Sulla sinistra Dante e Beatrice, sospesi nell’aria, indicano in basso due fabbri in una fucina che lavorano il ferro con i propri strumenti. La scena si riferisce ai versi in cui si sostiene che il movimento e l’influenza dei nove cieli derivano dalle Intelligenze celesti: “Lo moto e la virtù d’i santi giri, / come dal fabbro l’arte del martello, / da’ beati motor convien che spiri”.

Nel suo ragionamento, per respingere la falsa opinione di Dante, Beatrice ricorre a complesse argomentazioni, in cui si avvale di alcuni esempi: l’eclissi innanzitutto, che è raffigurata schematicamente al centro del riquadro in alto. Propone poi un esperimento: si devono prendere tre specchi, due posti a uguale distanza da chi guarda e il terzo più lontano; dietro l’osservatore si deve porre una fonte di luce, in modo che sia riflessa da tutti e tre gli specchi; anche se nel “vetro / lo qual di retro a sé piombo nasconde” il lume appare più piccolo, l’intensità della luce, dal punto di vista della qualità, risulta la stessa. Pur con qualche licenza (i primi due specchi, per esempio, non sono posti a uguale distanza dall’osservatore) l’esperimento è raffigurato nella parte centrale della miniatura.

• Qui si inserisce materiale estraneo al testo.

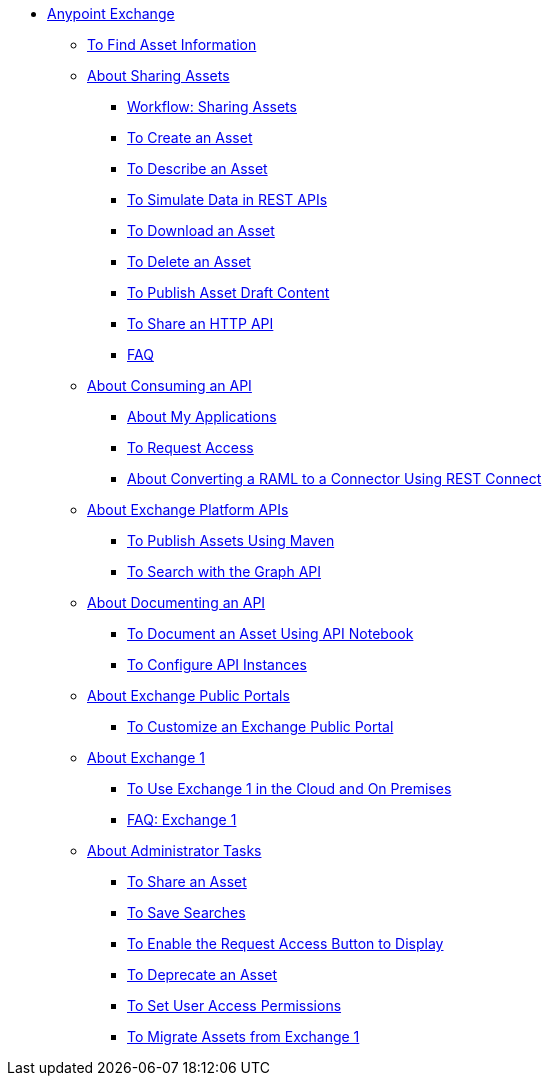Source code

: // Anypoint Exchange ToC

* link:/anypoint-exchange/[Anypoint Exchange]
** link:/anypoint-exchange/to-find-info[To Find Asset Information]
** link:/anypoint-exchange/about-sharing-assets[About Sharing Assets]
*** link:/anypoint-exchange/workflow-sharing-assets[Workflow: Sharing Assets]
*** link:/anypoint-exchange/to-create-an-asset[To Create an Asset]
*** link:/anypoint-exchange/to-describe-an-asset[To Describe an Asset]
*** link:/anypoint-exchange/ex2-to-simulate-api-data[To Simulate Data in REST APIs]
*** link:/anypoint-exchange/to-download-an-asset[To Download an Asset]
*** link:/anypoint-exchange/to-delete-asset[To Delete an Asset]
*** link:/anypoint-exchange/to-publish-an-asset[To Publish Asset Draft Content]
*** link:/anypoint-exchange/to-share-an-http-api[To Share an HTTP API]
*** link:/anypoint-exchange/exchange2-faq[FAQ]
** link:/anypoint-exchange/about-api-use[About Consuming an API]
*** link:/anypoint-exchange/about-my-applications[About My Applications]
*** link:/anypoint-exchange/to-request-access[To Request Access]
*** link:/anypoint-exchange/to-deploy-using-rest-connect[About Converting a RAML to a Connector Using REST Connect]
** link:/anypoint-exchange/about-platform-apis[About Exchange Platform APIs]
*** link:/anypoint-exchange/to-publish-assets-maven[To Publish Assets Using Maven]
*** link:/anypoint-exchange/to-search-with-graph-api[To Search with the Graph API]
** link:/anypoint-exchange/about-documenting-an-api[About Documenting an API]
*** link:/anypoint-exchange/to-use-api-notebook[To Document an Asset Using API Notebook]
*** link:/anypoint-exchange/to-configure-api-settings[To Configure API Instances]
** link:/anypoint-exchange/about-portals[About Exchange Public Portals]
*** link:/anypoint-exchange/to-customize-portal[To Customize an Exchange Public Portal]
** link:/anypoint-exchange/about-exchange1[About Exchange 1]
*** link:/anypoint-exchange/exchange1[To Use Exchange 1 in the Cloud and On Premises]
*** link:/anypoint-exchange/exchange1-faq[FAQ: Exchange 1]
** link:/anypoint-exchange/about-administration-tasks[About Administrator Tasks]
*** link:/anypoint-exchange/to-share-an-asset-with-a-user[To Share an Asset]
*** link:/anypoint-exchange/to-save-searches[To Save Searches]
*** link:/anypoint-exchange/to-enable-the-request-access-button[To Enable the Request Access Button to Display]
*** link:/anypoint-exchange/to-deprecate-asset[To Deprecate an Asset]
*** link:/anypoint-exchange/to-set-permissions[To Set User Access Permissions]
*** link:/anypoint-exchange/migrate[To Migrate Assets from Exchange 1]
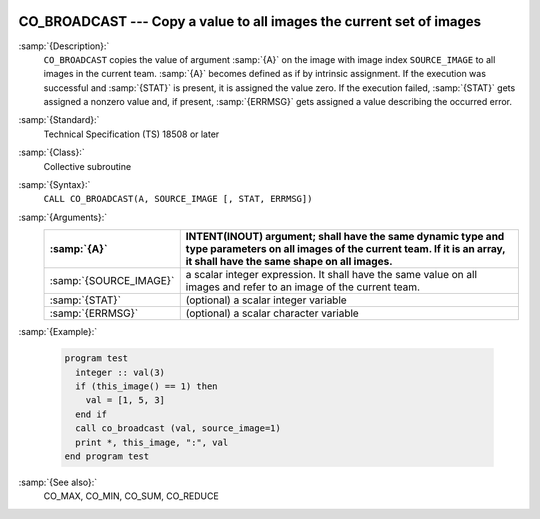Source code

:   .. _co_broadcast:

CO_BROADCAST --- Copy a value to all images the current set of images
*********************************************************************

.. index:: CO_BROADCAST

.. index:: Collectives, value broadcasting

:samp:`{Description}:`
  ``CO_BROADCAST`` copies the value of argument :samp:`{A}` on the image with
  image index ``SOURCE_IMAGE`` to all images in the current team.  :samp:`{A}`
  becomes defined as if by intrinsic assignment.  If the execution was
  successful and :samp:`{STAT}` is present, it is assigned the value zero.  If the
  execution failed, :samp:`{STAT}` gets assigned a nonzero value and, if present,
  :samp:`{ERRMSG}` gets assigned a value describing the occurred error.

:samp:`{Standard}:`
  Technical Specification (TS) 18508 or later

:samp:`{Class}:`
  Collective subroutine

:samp:`{Syntax}:`
  ``CALL CO_BROADCAST(A, SOURCE_IMAGE [, STAT, ERRMSG])``

:samp:`{Arguments}:`
  ======================  =========================================================================
  :samp:`{A}`             INTENT(INOUT) argument; shall have the same
                          dynamic type and type parameters on all images of the current team. If it
                          is an array, it shall have the same shape on all images.
  ======================  =========================================================================
  :samp:`{SOURCE_IMAGE}`  a scalar integer expression.
                          It shall have the same value on all images and refer to an
                          image of the current team.
  :samp:`{STAT}`          (optional) a scalar integer variable
  :samp:`{ERRMSG}`        (optional) a scalar character variable
  ======================  =========================================================================

:samp:`{Example}:`

  .. code-block:: c++

    program test
      integer :: val(3)
      if (this_image() == 1) then
        val = [1, 5, 3]
      end if
      call co_broadcast (val, source_image=1)
      print *, this_image, ":", val
    end program test

:samp:`{See also}:`
  CO_MAX, 
  CO_MIN, 
  CO_SUM, 
  CO_REDUCE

Al termine della confutazione di quanto il poeta credeva sull’origine della macchie lunari, Beatrice, prima di esporre le cause autentiche del fenomeno, esclama: “Or, come ai colpi de li caldi rai [sotto i colpi dei raggi solari] / de la neve riman nudo il suggetto / e del colore e del freddo primai [il soggetto della neve, ovvero l’acqua, resta privo del colore bianco e del freddo che aveva in precedenza], / così rimaso te ne l’intelletto / voglio informar di luce sì vivace, / che ti tremolerà nel suo aspetto”. Così sulla destra si vede una nevicata e in alto una rappresentazione astrale che allude all’armonia dei cieli.